Effets sur les droits des travailleurs haïtiens en zone franche

P-au-P, 24 févr. 06 [AlterPresse] --- La Confédération Internationale des syndicats libres (CISL) salue la récente adoption d’une nouvelle norme liant l’accès aux prêts à la performance en matière de droits du travail et de conditions de travail.

Cette décision vient d’être prise par la Société financière internationale (SFI), une filiale de la Banque mondiale chargée des prêts au secteur privé.

Selon un communiqué de la CISL, une fois que la nouvelle norme entrera en vigueur dans les prochaines semaines, toute entreprise qui empruntera auprès de la SFI sera tenue de se conformer aux normes internationales du travail (NIT), telles qu’elles sont définies par l’Organisation internationale du travail (OIT)

Les NIT prohibent tout recours au travail forcé, au travail des enfants et aux pratiques discriminatoires et exigent le plein respect de la liberté d’association et du droit de négociation collective.
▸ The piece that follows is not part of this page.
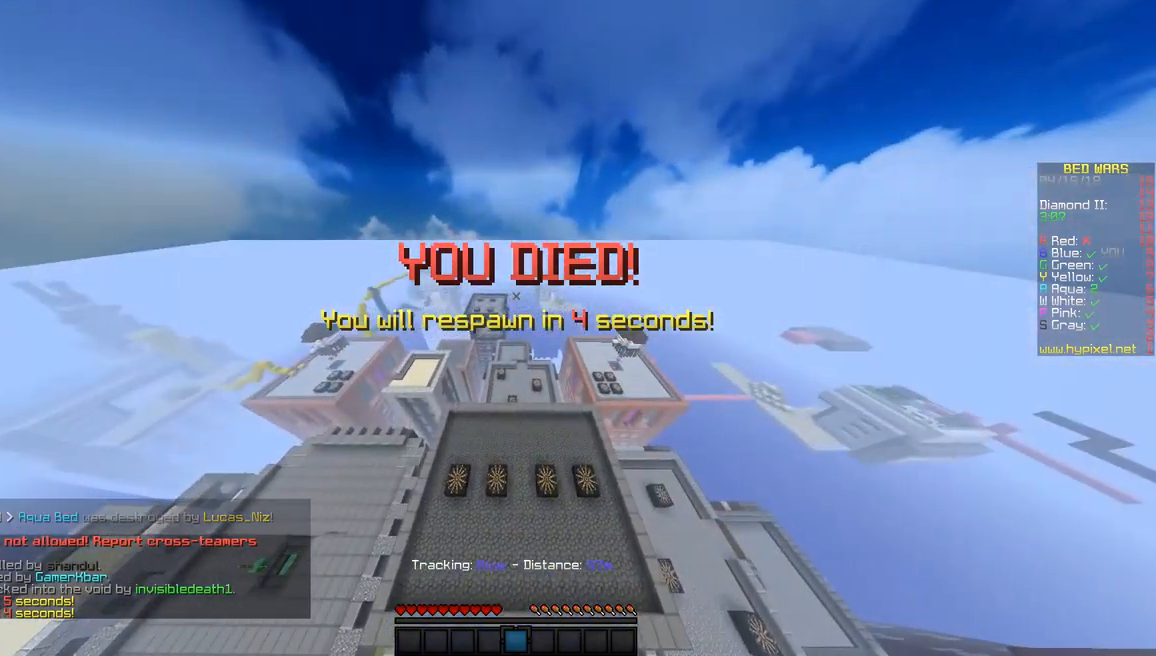
{"keys": ["w"], "mouse": [], "events": []}
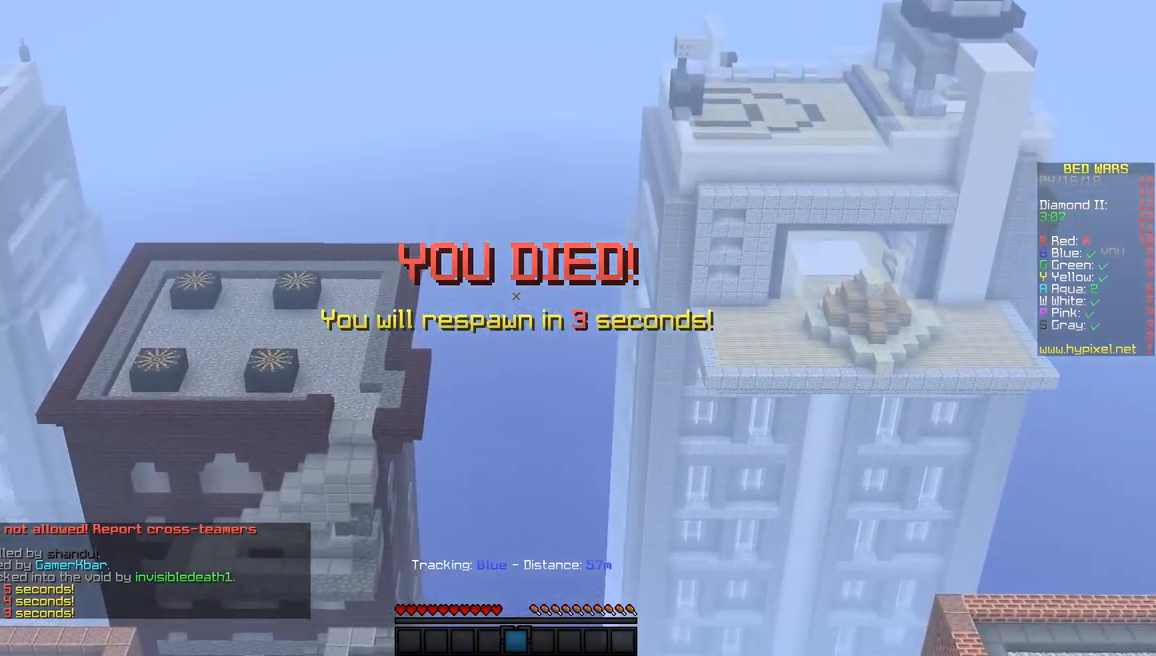
{"keys": ["a"], "mouse": [], "events": [[300, "a", "down"], [367, "w", "up"]]}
En vertu de la nouvelle norme, les clients de la SFI sont également tenus de se conformer à une série d’autres normes de base, notamment en matière de santé et de sécurité et de protection de la main-d’œuvre contractuelle.

Elle exige en outre l’application d’une politique pour une gestion efficace des suppressions d’emplois.

« Cette décision est susceptible de joueur en faveur de milliers de travailleurs employés dans des projets financés par la SFI et devrait, nous en sommes convaincus, créer un précédent dans le domaine des prêts internationaux, aussi bien dans le secteur privé que public », a déclaré Guy Ryder, Secrétaire général de la CISL.

« Chaque année, la Banque mondiale octroie des prêts à hauteur de plusieurs milliards de dollars à des projets de développement et nous nous efforcerons de veiller à ce que cette décision s’applique à tous les échelons de ses activités. Pour l’heure, nous avons proposé de coopérer avec la SFI à la mise en œuvre de cette nouvelle norme », a-t-il ajouté.

Dans ce communiqué, la CISL met beaucoup l’accent sur la situation des ouvriers haïtiens en République dominicaine. La confédération affirme avoir formulé une proposition à la SFI qui a accepté d’intégrer, il y a deux ans, une clause liée aux NIT aux conditions de prêt imposées à la société dominicaine de confection Grupo M. 

Selon la CISL, le prêt en question était destiné à l’ouverture d’une nouvelle unité de production en Haïti. La réaction initiale de la société lorsque les travailleurs ont tenté de mettre sur pied un syndicat fut de les congédier par centaines.

Il a fallu plusieurs mois d’action collective par le syndicat haïtien et une mobilisation internationale de syndicats et autres organisations civiles avant que l’entreprise n’accepte de réintégrer les travailleurs mis à pied et de reconnaître le syndicat.

En décembre 2005, rappelle la confédération basée à Bruxelles, Grupo M et le syndicat haïtien ont signé le premier accord collectif prévoyant l’amélioration des salaires et des conditions de travail.

Dans le 15e numéro du Monde Syndical consacré à la situation des ouvrières et ouvriers haïtiens dans les zones franches d’exportation (ZFE) dominicaines et haïtiennes, la CISL exposait la réalité de l’exploitation et de la répression anti-syndicale, ainsi que la non syndicalisation dans ces ZFE.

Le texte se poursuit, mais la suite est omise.